● **Task requirements**
Give back only the lines in the records below from the one with "- **Apply**: Target Analyst/Consultant" to the one with "### Bug Fixes", both inclusive, word for word.

Segment Open

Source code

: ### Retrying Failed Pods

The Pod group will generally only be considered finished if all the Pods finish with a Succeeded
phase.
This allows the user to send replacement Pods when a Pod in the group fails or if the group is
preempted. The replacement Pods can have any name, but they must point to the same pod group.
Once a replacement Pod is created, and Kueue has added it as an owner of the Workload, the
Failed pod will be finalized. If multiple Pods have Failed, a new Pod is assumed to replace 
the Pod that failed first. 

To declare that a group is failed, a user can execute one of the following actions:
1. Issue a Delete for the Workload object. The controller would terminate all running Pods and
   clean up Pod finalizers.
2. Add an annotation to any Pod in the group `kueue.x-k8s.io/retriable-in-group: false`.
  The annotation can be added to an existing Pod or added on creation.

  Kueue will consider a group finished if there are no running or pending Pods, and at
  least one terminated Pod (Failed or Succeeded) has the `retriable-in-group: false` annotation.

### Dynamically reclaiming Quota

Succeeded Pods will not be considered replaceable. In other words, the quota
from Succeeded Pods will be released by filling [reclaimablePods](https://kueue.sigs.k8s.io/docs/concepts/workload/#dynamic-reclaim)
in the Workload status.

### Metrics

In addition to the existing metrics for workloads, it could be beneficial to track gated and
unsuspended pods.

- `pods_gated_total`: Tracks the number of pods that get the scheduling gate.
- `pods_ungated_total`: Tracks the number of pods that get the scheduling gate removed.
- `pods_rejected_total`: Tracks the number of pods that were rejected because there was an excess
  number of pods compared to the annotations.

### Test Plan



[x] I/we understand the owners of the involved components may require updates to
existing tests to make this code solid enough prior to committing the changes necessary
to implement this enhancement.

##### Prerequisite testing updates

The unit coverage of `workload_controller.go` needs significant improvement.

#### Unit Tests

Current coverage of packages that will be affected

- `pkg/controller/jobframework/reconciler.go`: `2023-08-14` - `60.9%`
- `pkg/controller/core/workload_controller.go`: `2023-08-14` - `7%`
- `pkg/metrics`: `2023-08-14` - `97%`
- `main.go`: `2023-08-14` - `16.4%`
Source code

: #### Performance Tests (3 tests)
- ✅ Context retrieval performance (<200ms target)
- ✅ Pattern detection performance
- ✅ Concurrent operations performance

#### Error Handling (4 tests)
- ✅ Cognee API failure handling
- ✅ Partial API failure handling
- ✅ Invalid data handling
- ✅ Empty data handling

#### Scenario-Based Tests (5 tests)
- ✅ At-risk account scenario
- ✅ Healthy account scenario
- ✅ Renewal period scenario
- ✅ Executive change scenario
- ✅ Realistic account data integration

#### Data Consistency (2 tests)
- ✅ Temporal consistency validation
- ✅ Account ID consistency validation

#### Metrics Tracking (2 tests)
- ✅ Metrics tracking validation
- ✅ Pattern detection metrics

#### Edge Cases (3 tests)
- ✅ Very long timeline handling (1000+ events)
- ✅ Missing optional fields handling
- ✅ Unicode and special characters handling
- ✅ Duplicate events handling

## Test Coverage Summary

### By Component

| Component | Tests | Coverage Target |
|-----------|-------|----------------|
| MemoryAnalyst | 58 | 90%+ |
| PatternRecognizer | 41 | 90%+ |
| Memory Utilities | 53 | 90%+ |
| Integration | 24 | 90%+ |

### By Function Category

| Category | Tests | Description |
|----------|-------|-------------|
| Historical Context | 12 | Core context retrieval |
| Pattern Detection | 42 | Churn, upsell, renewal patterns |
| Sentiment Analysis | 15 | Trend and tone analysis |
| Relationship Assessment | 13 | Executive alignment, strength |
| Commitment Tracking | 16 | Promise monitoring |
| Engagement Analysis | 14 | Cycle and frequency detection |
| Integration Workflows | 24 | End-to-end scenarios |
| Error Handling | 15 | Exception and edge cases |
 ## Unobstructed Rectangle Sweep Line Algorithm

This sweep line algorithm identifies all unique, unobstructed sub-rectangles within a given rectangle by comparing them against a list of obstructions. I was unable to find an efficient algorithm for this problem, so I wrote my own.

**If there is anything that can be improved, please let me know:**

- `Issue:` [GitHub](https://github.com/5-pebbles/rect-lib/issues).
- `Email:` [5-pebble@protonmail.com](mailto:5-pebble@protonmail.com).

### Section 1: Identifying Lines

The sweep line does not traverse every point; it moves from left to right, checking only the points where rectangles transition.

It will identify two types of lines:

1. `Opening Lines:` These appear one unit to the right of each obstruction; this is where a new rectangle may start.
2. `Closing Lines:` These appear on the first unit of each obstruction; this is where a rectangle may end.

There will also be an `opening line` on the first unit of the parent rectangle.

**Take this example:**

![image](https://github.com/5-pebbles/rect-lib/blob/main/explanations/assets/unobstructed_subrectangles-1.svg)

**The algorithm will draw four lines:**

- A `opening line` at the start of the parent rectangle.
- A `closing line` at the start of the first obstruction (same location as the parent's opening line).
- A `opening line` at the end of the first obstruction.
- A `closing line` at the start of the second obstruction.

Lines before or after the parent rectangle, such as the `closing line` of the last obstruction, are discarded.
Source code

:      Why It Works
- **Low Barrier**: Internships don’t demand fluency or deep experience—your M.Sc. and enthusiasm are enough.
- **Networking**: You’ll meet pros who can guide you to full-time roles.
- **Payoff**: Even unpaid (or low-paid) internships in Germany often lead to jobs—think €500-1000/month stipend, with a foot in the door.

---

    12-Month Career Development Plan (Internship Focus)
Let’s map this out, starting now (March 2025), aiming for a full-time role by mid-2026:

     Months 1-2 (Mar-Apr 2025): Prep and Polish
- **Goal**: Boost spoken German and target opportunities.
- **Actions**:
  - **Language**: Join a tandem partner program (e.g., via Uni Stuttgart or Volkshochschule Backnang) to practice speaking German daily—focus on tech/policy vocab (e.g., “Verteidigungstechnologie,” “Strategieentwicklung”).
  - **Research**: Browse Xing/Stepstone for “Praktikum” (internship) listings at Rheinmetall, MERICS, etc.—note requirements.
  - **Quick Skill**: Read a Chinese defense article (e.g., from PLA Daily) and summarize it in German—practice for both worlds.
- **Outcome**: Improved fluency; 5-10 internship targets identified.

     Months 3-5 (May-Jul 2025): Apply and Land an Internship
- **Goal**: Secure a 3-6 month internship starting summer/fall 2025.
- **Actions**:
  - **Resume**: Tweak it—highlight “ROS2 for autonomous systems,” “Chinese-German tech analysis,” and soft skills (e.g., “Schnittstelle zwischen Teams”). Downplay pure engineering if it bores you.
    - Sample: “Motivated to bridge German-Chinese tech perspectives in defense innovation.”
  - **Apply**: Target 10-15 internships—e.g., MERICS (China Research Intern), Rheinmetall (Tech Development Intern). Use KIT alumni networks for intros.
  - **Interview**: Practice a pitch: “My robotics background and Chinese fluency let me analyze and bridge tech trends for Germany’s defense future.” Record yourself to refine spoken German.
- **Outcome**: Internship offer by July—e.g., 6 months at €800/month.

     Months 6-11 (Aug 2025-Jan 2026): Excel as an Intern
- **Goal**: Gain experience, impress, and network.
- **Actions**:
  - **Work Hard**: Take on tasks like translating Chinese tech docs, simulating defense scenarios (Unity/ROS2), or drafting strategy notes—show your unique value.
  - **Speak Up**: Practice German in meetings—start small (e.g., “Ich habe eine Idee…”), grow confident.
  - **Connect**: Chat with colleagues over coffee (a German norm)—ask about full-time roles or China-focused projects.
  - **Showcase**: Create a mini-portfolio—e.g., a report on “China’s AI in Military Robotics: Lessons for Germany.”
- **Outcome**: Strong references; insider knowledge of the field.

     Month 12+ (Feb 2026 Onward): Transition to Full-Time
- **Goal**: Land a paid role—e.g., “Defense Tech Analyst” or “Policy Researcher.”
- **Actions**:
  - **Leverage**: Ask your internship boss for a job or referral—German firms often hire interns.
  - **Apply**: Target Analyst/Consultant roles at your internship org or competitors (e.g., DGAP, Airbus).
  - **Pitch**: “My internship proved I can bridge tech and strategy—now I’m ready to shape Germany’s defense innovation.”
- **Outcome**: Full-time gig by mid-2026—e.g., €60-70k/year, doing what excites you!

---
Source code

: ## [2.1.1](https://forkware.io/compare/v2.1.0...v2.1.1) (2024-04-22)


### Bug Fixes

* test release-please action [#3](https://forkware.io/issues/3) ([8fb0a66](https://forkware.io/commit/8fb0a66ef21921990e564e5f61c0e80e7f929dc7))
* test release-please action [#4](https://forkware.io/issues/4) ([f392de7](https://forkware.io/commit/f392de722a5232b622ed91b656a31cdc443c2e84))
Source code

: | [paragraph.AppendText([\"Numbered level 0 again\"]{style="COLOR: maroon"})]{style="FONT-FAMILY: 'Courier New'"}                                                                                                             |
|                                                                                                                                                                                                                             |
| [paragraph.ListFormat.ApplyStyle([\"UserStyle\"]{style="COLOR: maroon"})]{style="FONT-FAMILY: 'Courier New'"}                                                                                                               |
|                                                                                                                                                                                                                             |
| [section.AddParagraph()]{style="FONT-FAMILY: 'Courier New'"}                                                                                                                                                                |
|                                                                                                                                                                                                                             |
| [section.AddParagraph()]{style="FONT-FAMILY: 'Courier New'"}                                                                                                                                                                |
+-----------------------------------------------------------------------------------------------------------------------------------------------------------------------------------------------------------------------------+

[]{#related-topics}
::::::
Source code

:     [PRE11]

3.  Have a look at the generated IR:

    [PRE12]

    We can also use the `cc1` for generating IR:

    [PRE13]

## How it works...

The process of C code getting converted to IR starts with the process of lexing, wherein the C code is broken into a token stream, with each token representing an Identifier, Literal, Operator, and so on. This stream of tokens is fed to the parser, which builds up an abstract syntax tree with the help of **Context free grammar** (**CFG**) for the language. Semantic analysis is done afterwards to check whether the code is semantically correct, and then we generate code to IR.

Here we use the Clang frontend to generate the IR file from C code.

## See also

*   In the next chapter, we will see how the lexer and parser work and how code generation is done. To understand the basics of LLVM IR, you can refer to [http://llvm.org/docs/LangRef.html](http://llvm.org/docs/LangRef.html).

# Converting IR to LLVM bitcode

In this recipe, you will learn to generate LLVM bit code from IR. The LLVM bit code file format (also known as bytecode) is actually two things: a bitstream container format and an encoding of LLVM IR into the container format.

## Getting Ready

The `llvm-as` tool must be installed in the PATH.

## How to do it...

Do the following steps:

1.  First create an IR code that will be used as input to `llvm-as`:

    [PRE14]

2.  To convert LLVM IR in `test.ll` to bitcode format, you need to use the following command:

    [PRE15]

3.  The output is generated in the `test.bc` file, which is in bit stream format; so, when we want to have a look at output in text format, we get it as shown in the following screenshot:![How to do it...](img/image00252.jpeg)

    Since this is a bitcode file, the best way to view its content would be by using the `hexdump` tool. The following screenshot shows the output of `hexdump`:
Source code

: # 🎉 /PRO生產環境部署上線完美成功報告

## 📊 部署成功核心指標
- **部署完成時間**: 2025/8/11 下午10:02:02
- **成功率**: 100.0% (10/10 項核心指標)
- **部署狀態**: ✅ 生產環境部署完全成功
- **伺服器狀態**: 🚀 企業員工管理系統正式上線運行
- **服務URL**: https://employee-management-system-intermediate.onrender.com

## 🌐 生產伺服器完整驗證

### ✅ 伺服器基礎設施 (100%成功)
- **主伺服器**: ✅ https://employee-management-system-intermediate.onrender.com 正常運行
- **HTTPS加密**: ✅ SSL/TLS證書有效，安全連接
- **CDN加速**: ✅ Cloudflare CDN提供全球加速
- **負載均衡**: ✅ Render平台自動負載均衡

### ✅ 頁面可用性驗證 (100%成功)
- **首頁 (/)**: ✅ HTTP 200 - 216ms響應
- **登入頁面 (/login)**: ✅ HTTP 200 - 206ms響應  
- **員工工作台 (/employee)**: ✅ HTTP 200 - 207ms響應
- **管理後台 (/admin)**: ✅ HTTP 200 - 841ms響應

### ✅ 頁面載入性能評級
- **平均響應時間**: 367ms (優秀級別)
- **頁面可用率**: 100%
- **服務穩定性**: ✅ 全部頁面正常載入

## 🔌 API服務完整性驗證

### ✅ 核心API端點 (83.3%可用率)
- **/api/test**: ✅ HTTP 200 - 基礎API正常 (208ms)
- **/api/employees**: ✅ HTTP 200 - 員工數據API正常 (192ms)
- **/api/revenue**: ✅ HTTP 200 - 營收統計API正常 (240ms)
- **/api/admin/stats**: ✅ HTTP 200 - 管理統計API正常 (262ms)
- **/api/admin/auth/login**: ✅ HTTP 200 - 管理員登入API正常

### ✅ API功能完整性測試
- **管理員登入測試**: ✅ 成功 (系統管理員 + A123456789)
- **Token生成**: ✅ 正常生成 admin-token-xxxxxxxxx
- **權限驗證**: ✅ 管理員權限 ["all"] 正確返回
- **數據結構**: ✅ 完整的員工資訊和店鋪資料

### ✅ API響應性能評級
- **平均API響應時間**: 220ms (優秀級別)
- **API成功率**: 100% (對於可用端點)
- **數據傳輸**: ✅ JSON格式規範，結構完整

Segment Closed

● **Answer to the exercise**
  - **Apply**: Target Analyst/Consultant roles at your internship org or competitors (e.g., DGAP, Airbus).
  - **Pitch**: “My internship proved I can bridge tech and strategy—now I’m ready to shape Germany’s defense innovation.”
- **Outcome**: Full-time gig by mid-2026—e.g., €60-70k/year, doing what excites you!

---
Source code

: ## [2.1.1](https://forkware.io/compare/v2.1.0...v2.1.1) (2024-04-22)


### Bug Fixes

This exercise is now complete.